The film as whole turns into an examination of the narrator’s own desire to scrutinize, stretching out the distance between subject and object (the interval of desire) by showing us scenes whose contents are arranged in layers or stacks, such as plastic toys displayed on shelves / shop windows or the electric interior of a subway train car seen through the windows of the train’s black shape melting in the night of a tunnel. In all cases vision encounters obstructions and so does the viewer in her attempt to grasp the meaning at work in each audiovisual association – the gaze butterflies over the surface of actuality, searching and never finding, but occasionally picking up on certain signifying symptoms that disappear with a second glance, like all the shots of street surfaces (walls, telephone booths) inscribed with decaying messages that can only be half-read, not so much partially decoded as more achingly mystified. In this sense, Cohen’s camera functions as a veil as much as a lense, an intermediary zone between passage and liminal space: to reprise De Certeau’s turn of phrase on the poetics of trajectories, a “fence that is an ensemble of interstices through which one’s glances pass.” The space of the frame mimics the three dimensional properties of real space, reproducing the pleasure we find in the vicissitudes of travel.

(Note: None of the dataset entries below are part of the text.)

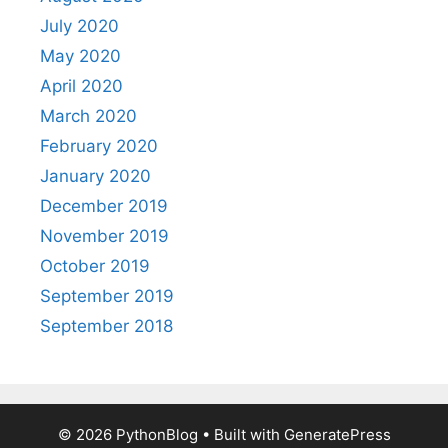
July 2020
May 2020
April 2020
March 2020
February 2020
January 2020
December 2019
November 2019
October 2019
September 2019
September 2018
© 2026 PythonBlog
• Built with
GeneratePress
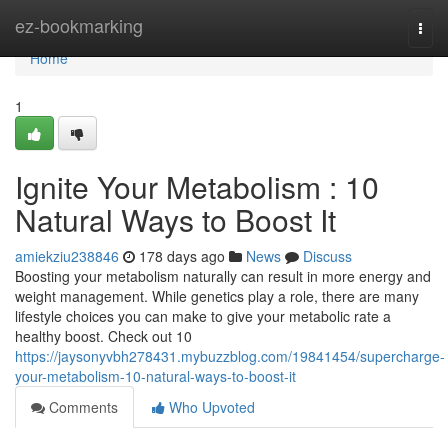
Home
ez-bookmarking
Togg
navi
Home
1
Ignite Your Metabolism : 10
Natural Ways to Boost It
amiekziu238846
178 days ago
News
Discuss
Boosting your metabolism naturally can result in more energy and
weight management. While genetics play a role, there are many
lifestyle choices you can make to give your metabolic rate a
healthy boost. Check out 10
https://jaysonyvbh278431.mybuzzblog.com/19841454/supercharge-
your-metabolism-10-natural-ways-to-boost-it
Comments
Who Upvoted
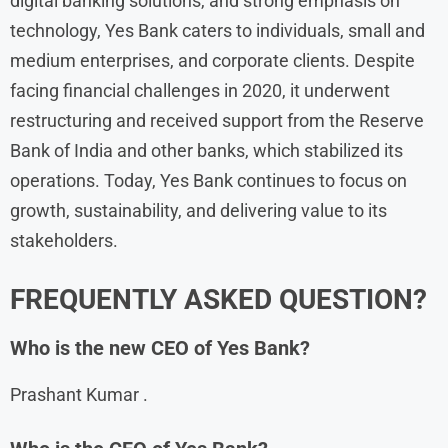
digital banking solutions, and strong emphasis on
technology, Yes Bank caters to individuals, small and
medium enterprises, and corporate clients. Despite
facing financial challenges in 2020, it underwent
restructuring and received support from the Reserve
Bank of India and other banks, which stabilized its
operations. Today, Yes Bank continues to focus on
growth, sustainability, and delivering value to its
stakeholders.
FREQUENTLY ASKED QUESTION?
Who is the new CEO of Yes Bank?
Prashant Kumar .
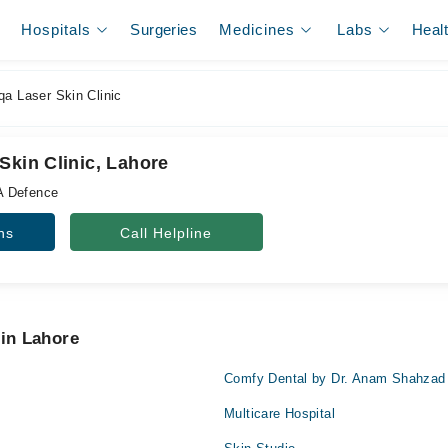
Hospitals
Surgeries
Medicines
Labs
Heal
qa Laser Skin Clinic
Skin Clinic, Lahore
A Defence
ns
Call Helpline
 in Lahore
Comfy Dental by Dr. Anam Shahzad
Multicare Hospital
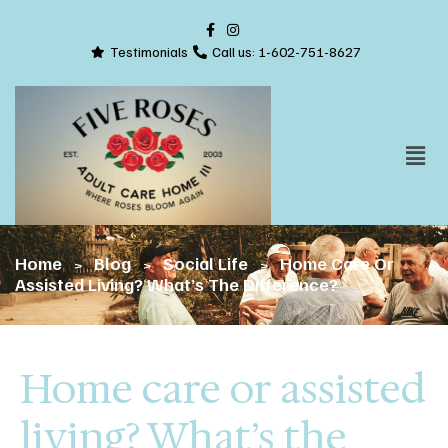
Testimonials
Call us:
1-602-751-8627
Home
Blog
Social Life
Home Care Or
>
>
>
Assisted Living? What’s The Difference?
Home care or assisted
living? What’s the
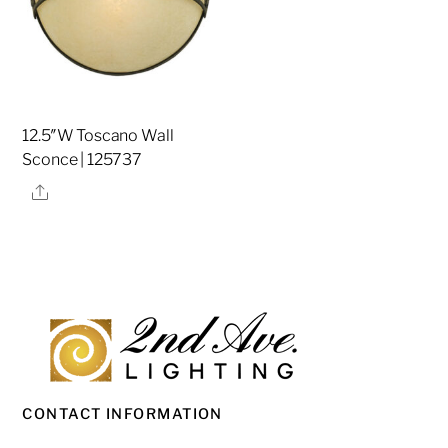
12.5″W Toscano Wall
Sconce | 125737
Share
CONTACT INFORMATION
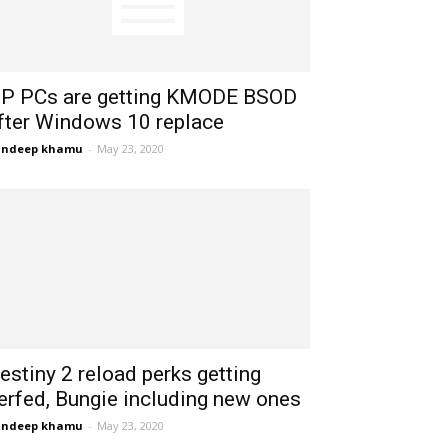
P PCs are getting KMODE BSOD
fter Windows 10 replace
andeep khamu
-
May 23, 2020
estiny 2 reload perks getting
erfed, Bungie including new ones
andeep khamu
-
May 23, 2020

Lost Book Found directly evokes the experience of navigation that lies at the heart of any preoccupation to design for interactivity. The film functions as a compendium of the kind of micro-trajectories that the attentive or “detective” (to reference Cohen’s hand-held, belt-level cinematography) observer traces in traveling through the spatial texture of a place. In the narrator’s imagination, this place, the city, constitutes a monumental, un-chartered database organized according to a omniscient tagging system (the lost book) that indexes each existent referent to a particular sign. The baroque dream that a thorough search of worldly evidence will result in total epistemological fulfillment is originally a documentary impulse. It compels him to plunge into the hermeneutic game of searching and gazing, of relentlessly raking the database for objects of knowledge, steering a path through possible indexical channels according to minute intimations from this fluid environment. With visibility remaining a problem – the book, the map of the database that would allow him to look ahead, to know her way in advance is lost – viewing becomes a much more haptic exercise. The navigator feels her way around the contours of things, tracing signifying topologies with small gestures, instigating a hesitant succession of tiny contacts with the world. Here the clarity of scopic knowledge is abandoned in favor of a sort of blind proximity with the surface of life, an intimacy with the image that hugs the frustrating barrier that separates the (re) presentation of actuality from actuality itself.
At this level of documentary minutiae, the camera worries about (another excerpt from the narrator’s voice-over) puzzling out the supremely mundane fact of one building’s contiguousness with one gutter, framing actuality in its most obvious (and therefore semiotically opaque) manifestations. The navigator of an interactive documentary sets out on her epistemological journey not so much in order to find the primer that can decode the book – the totality of meaning embedded in the body of the database – but to put herself through the twists and turns of the search for signification, to loose assiduously oneself in the hermetic quality of the code.